« A passagem evangélica
deste domingo é a continuação direta da passagem do domingo passagem, tirado
também do capítulo 14 do Evangelho segundo João. Se a primeira parte do
capítulo tinha como tema a fé em Jesus (“Credes em Deus, crede também em mim”:
Jo 14, 1), esta segunda parte tem como tema o amor por Jesus (“Se me amais,
guardareis os meus mandamentos”: Jo 14, 15).
Nenhuma oposição entre fé
em Jesus e amor por Jesus, porque crer não é um ato intelectual, mas é uma
adesão, um envolvimento com a vida de Jesus; e um envolvimento pode ser
implementado somente na liberdade e por amor.
A estrutura do trecho é
evidente:
- um marco com as duas
declarações inclusivas sobre o amor por Jesus (vv. 15 e 21);
- dois anúncios no seu
interior: o dom do Espírito (vv. 16-17);
- a vinda de Cristo (vv.
18-20).
O tema do amor por Jesus
já está presente nos seus lábios nos Evangelhos sinóticos: “Quem ama seu pai ou
mãe mais do que a mim não é digno de mim” (Mt 10, 37); mas, no quarto
Evangelho, esse amor é especificado, quase como se o redator temesse um
equívoco. Assim como Jesus pediu para crer em Deus e também nele, assim também
ele certamente pediu para amar a Deus e também a ele, mas sob condições
precisas. Ele especifica particularmente que esse amor não se esgota em um desejo
de Deus, em um anseio pelo divino, sem que nele esteja contida a
disponibilidade de se conformar com aquilo que Deus quer, vontade de Deus
manifestada na sua palavra, vontade a ser realizada todos os dias como
observância concreta dos seus mandamentos.
É por isso que as
palavras de Jesus parecem peremptórias: “Se me amais, guardareis os meus
mandamentos”. Em todas as vias religiosas ama-se a Deus, mas se pode amá-lo
como um ídolo, especialmente se for um deus construído e “idealizado” por nós;
ou, melhor, precisamente quando é um deus que é um produto nosso, nós o amamos
mais!
Mas o nosso Deus vivo tem
um rosto preciso. Não é a divindade, o divino: é o Deus que falou expressando a
sua vontade, e só o ama verdadeiramente quem busca realizar, embora com
dificuldade, tal vontade. Parece-me que não afirmamos com clareza e força
suficientes essa verdade decisiva para a vida cristã, mas pensamos que basta
dizer, por exemplo: “O que temos de mais caro no cristianismo é Jesus Cristo”,
palavras que podem ser uma confissão de fé, contanto, porém, que Cristo não
seja o “nosso Cristo”, aquele inventou e escolhido por nós, mas o Cristo Jesus
narrado pelos Evangelhos e transmitido pela Igreja.
Amar Jesus, portanto,
significa não só se alimentar de um amor de desejo, não só lhe dizer que a
nossa alma tem sede dele, mas realizar aquilo que ele nos pede, observar o
mandamento novo, isto é, último e definitivo, do amor recíproco. Conhecemos bem
como Jesus formulou esse mandamento: “Assim como eu vos amei, assim também ameis
uns aos outros”.
Atenção, Jesus não disse:
“Assim como eu vos amei, assim também amai-me”, mas “ameis uns aos outros”.

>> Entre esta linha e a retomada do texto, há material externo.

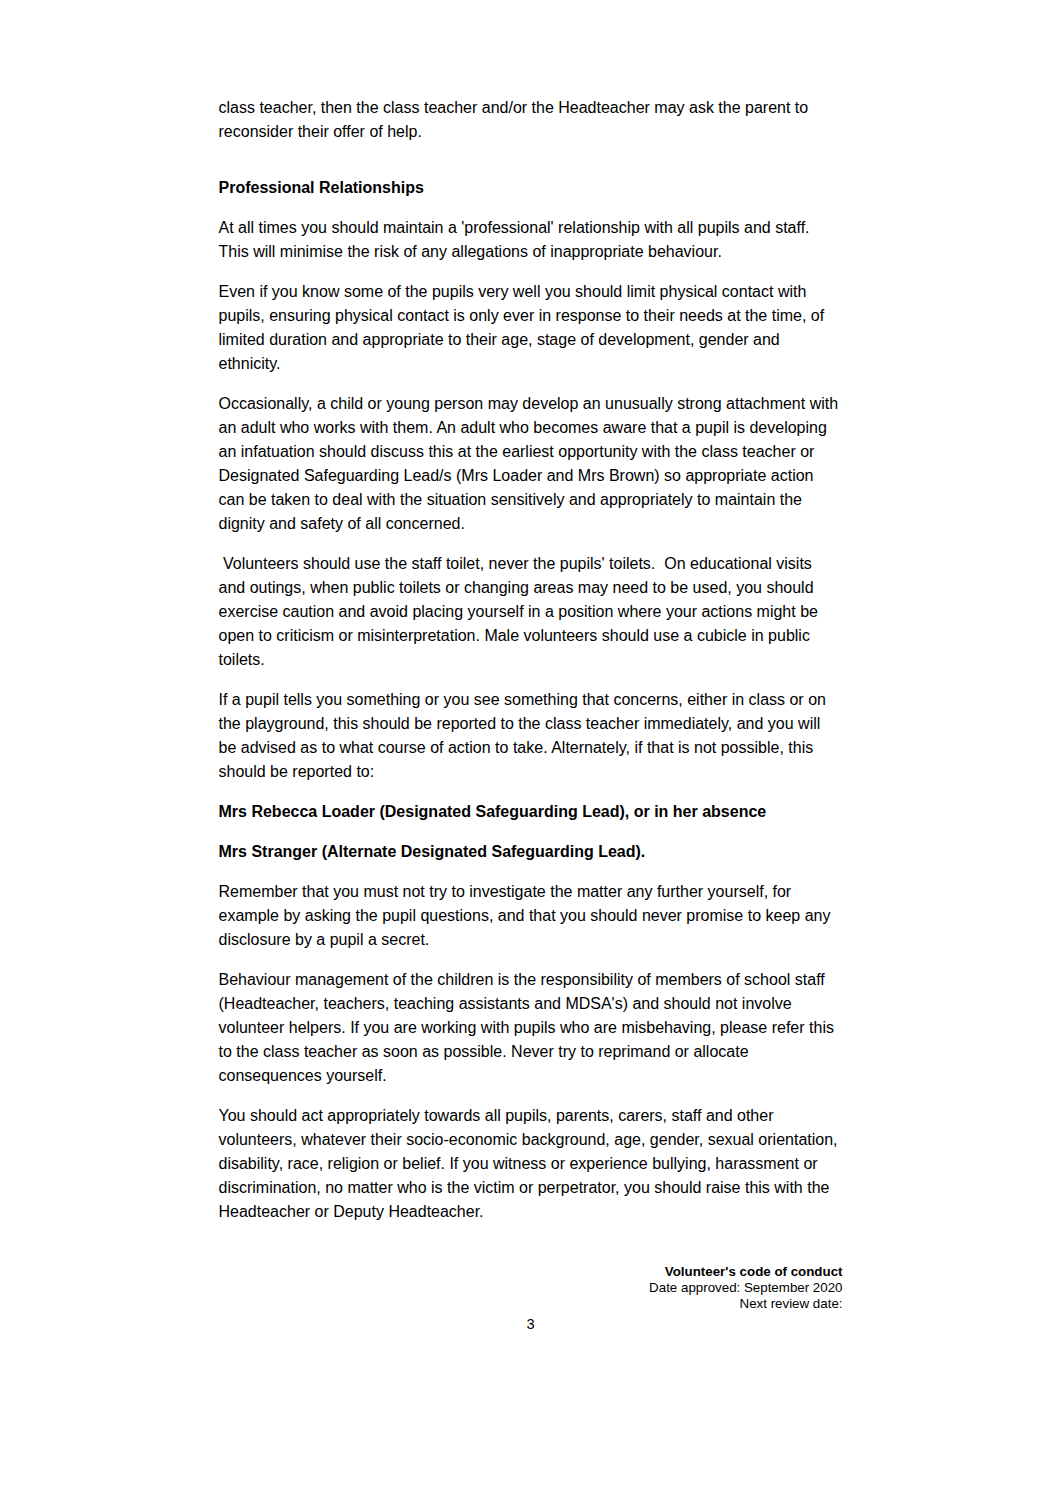class teacher, then the class teacher and/or the Headteacher may ask the parent to reconsider their offer of help.
Professional Relationships
At all times you should maintain a 'professional' relationship with all pupils and staff. This will minimise the risk of any allegations of inappropriate behaviour.
Even if you know some of the pupils very well you should limit physical contact with pupils, ensuring physical contact is only ever in response to their needs at the time, of limited duration and appropriate to their age, stage of development, gender and ethnicity.
Occasionally, a child or young person may develop an unusually strong attachment with an adult who works with them. An adult who becomes aware that a pupil is developing an infatuation should discuss this at the earliest opportunity with the class teacher or Designated Safeguarding Lead/s (Mrs Loader and Mrs Brown) so appropriate action can be taken to deal with the situation sensitively and appropriately to maintain the dignity and safety of all concerned.
Volunteers should use the staff toilet, never the pupils' toilets. On educational visits and outings, when public toilets or changing areas may need to be used, you should exercise caution and avoid placing yourself in a position where your actions might be open to criticism or misinterpretation. Male volunteers should use a cubicle in public toilets.
If a pupil tells you something or you see something that concerns, either in class or on the playground, this should be reported to the class teacher immediately, and you will be advised as to what course of action to take. Alternately, if that is not possible, this should be reported to:
Mrs Rebecca Loader (Designated Safeguarding Lead), or in her absence
Mrs Stranger (Alternate Designated Safeguarding Lead).
Remember that you must not try to investigate the matter any further yourself, for example by asking the pupil questions, and that you should never promise to keep any disclosure by a pupil a secret.
Behaviour management of the children is the responsibility of members of school staff (Headteacher, teachers, teaching assistants and MDSA's) and should not involve volunteer helpers. If you are working with pupils who are misbehaving, please refer this to the class teacher as soon as possible. Never try to reprimand or allocate consequences yourself.
You should act appropriately towards all pupils, parents, carers, staff and other volunteers, whatever their socio-economic background, age, gender, sexual orientation, disability, race, religion or belief. If you witness or experience bullying, harassment or discrimination, no matter who is the victim or perpetrator, you should raise this with the Headteacher or Deputy Headteacher.
Volunteer's code of conduct
Date approved: September 2020
Next review date:
3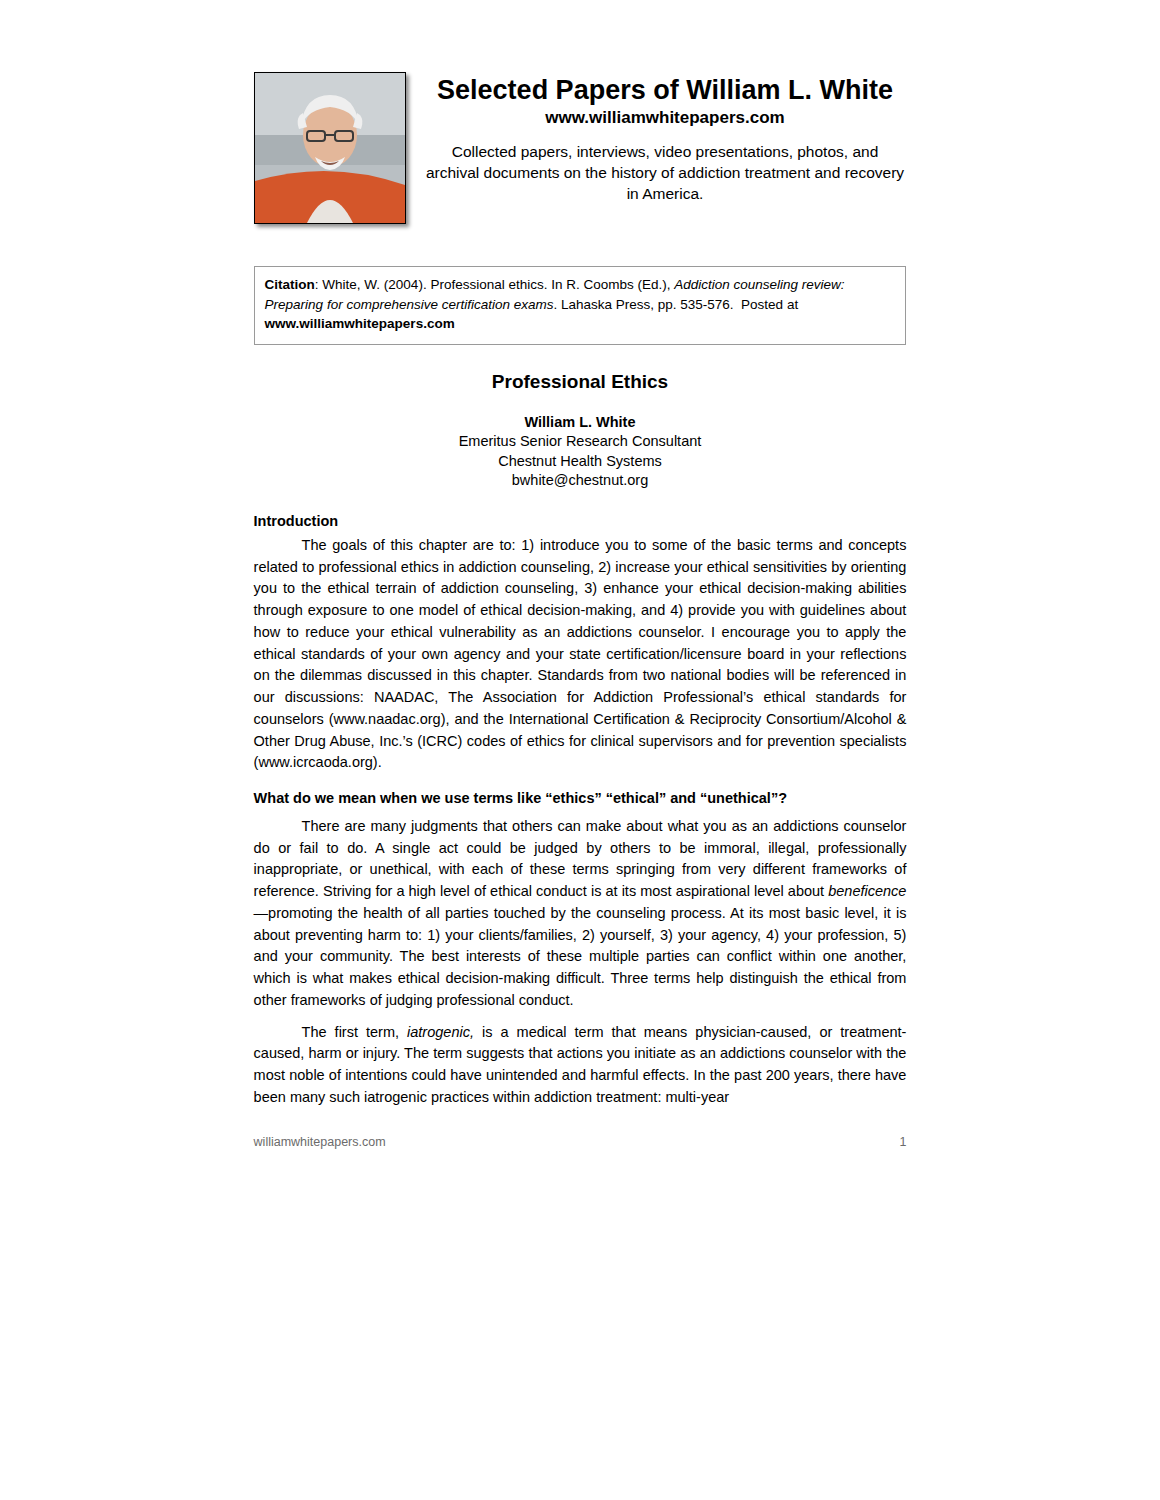Selected Papers of William L. White
www.williamwhitepapers.com
Collected papers, interviews, video presentations, photos, and archival documents on the history of addiction treatment and recovery in America.
Citation: White, W. (2004). Professional ethics. In R. Coombs (Ed.), Addiction counseling review: Preparing for comprehensive certification exams. Lahaska Press, pp. 535-576. Posted at www.williamwhitepapers.com
Professional Ethics
William L. White
Emeritus Senior Research Consultant
Chestnut Health Systems
bwhite@chestnut.org
Introduction
The goals of this chapter are to: 1) introduce you to some of the basic terms and concepts related to professional ethics in addiction counseling, 2) increase your ethical sensitivities by orienting you to the ethical terrain of addiction counseling, 3) enhance your ethical decision-making abilities through exposure to one model of ethical decision-making, and 4) provide you with guidelines about how to reduce your ethical vulnerability as an addictions counselor. I encourage you to apply the ethical standards of your own agency and your state certification/licensure board in your reflections on the dilemmas discussed in this chapter. Standards from two national bodies will be referenced in our discussions: NAADAC, The Association for Addiction Professional’s ethical standards for counselors (www.naadac.org), and the International Certification & Reciprocity Consortium/Alcohol & Other Drug Abuse, Inc.’s (ICRC) codes of ethics for clinical supervisors and for prevention specialists (www.icrcaoda.org).
What do we mean when we use terms like “ethics” “ethical” and “unethical”?
There are many judgments that others can make about what you as an addictions counselor do or fail to do. A single act could be judged by others to be immoral, illegal, professionally inappropriate, or unethical, with each of these terms springing from very different frameworks of reference. Striving for a high level of ethical conduct is at its most aspirational level about beneficence—promoting the health of all parties touched by the counseling process. At its most basic level, it is about preventing harm to: 1) your clients/families, 2) yourself, 3) your agency, 4) your profession, 5) and your community. The best interests of these multiple parties can conflict within one another, which is what makes ethical decision-making difficult. Three terms help distinguish the ethical from other frameworks of judging professional conduct.
The first term, iatrogenic, is a medical term that means physician-caused, or treatment-caused, harm or injury. The term suggests that actions you initiate as an addictions counselor with the most noble of intentions could have unintended and harmful effects. In the past 200 years, there have been many such iatrogenic practices within addiction treatment: multi-year
williamwhitepapers.com 1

Porque ele nos ama sem nos pedir o retorno, mas nos pedindo que o seu amor que
nos alcança, se difunda, se expanda como amor pelos outros, porque essa é a sua
vontade de amor.
Ele dirá ainda: “Vós sois
meus amigos, se fizerdes o que eu vos mando” (Jo 15, 14), porque o discípulo
não deve alimentar ilusões em si, cultivando o seu “eu religioso”, cheio de
sentimentos afetivos por Deus ou por Jesus, mas ignorando as suas palavras, a
sua vontade, a sua espera.
(...)
É o dom do Espírito, que
é sempre o Espírito do amor que desce ao coração do cristão, dando-lhe a
capacidade de responder ao Pai na liberdade e com amor. Graças ao amor por Jesus,
portanto, podemos ser fiéis aos seus mandamentos; e, ao mesmo tempo, a
observância dos seus mandamentos testemunha a autenticidade do nosso amor por
ele. Esses mandamentos de Jesus não são uma lei – atenção para não fazer
regressões! –, são Jesus mesmo, “caminho, verdade e vida” (Jo 14, 6), são uma
vida humana concreta vivida no amor até o fim (cf. Jo 13, 1).
Depois da sua
glorificação, o amor de Jesus pode ser experimentado pelo discípulo como amor
do outro Consolador, do Espírito Santo sempre connosco por intercessão do
próprio Jesus: Espírito que deve ser invocado por nós, acolhido, conservado,
obedecido até ser a nossa “respiração”, aquilo que nos anima. Devemos
confessar: esse Espírito não pode ser acolhido pelo mundo, aquele mundo que não
é a humanidade tão amada por Deus (cf. Jo 3, 16), mas sim a estrutura mundana,
o ordenamento de injustiça dominante sobre a terra que está em revolta contra
Deus, isto é, contra o amor e contra a vida. Esse sistema de mentira
organizada, de violência que não conhece limites, de injustiça que oprime os
pobres e os pequenos, infelizmente, também engloba os homens e as mulheres
alienados por ele.
(...)
Podemos ver Jesus à luz
da fé, podemos experimentar a vida abundante que ele quer nos dar; mas muitas
vezes somos incapazes de acolher o dom, somos cegos que dizem ver (cf. Jo 9,
40-41). Que essas palavras de Jesus, portanto, não se tornem fonte de
justificação, impulsionando-nos a evitar a reivindicação da conversão e a não
acolher aquele dom que nós não podemos nos dar: o dom do Espírito de Cristo, o
dom do seu amor.
Eis, então, a conclusão,
que retoma o início do discurso: “Quem acolheu os meus mandamentos e os
observa, esse me ama. Ora, quem me ama, será amado por meu Pai, e eu o amarei e
me manifestarei a ele”. Amar, observar os mandamentos é a condição para que
Jesus se manifeste, e, na observância da vontade de Deus, através do amor
fraterno, seremos amados por Deus e por Jesus.
A vida de Deus é um fluxo
de amor no qual, se acolhemos o seu dom, podemos ser envolvidos. É isto que
deveremos conhecer na embriaguez do Espírito e na comunhão com Cristo em cada
Eucaristia que vivemos: uma celebração do amor!»